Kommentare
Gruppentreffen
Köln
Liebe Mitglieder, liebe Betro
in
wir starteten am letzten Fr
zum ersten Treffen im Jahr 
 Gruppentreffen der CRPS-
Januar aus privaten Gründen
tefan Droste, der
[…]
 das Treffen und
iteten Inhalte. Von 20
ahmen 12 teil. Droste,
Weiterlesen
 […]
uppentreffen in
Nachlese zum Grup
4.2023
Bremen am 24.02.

◆ ◆ ◆

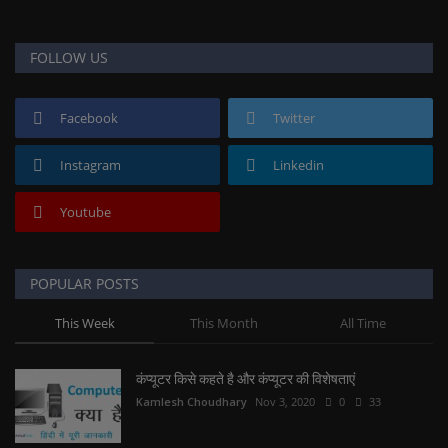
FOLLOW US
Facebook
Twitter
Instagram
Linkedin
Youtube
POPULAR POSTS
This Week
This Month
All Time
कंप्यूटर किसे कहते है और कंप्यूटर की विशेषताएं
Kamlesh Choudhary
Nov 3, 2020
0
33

◆ ◆ ◆

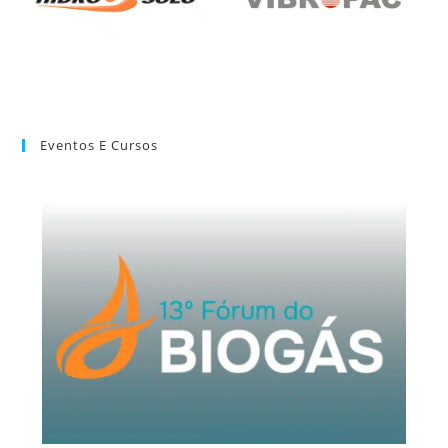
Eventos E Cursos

◆ ◆ ◆

Find every line in the entries above that contains the string "Droste", and copy each of those lines in full.

tefan Droste, der
ahmen 12 teil. Droste,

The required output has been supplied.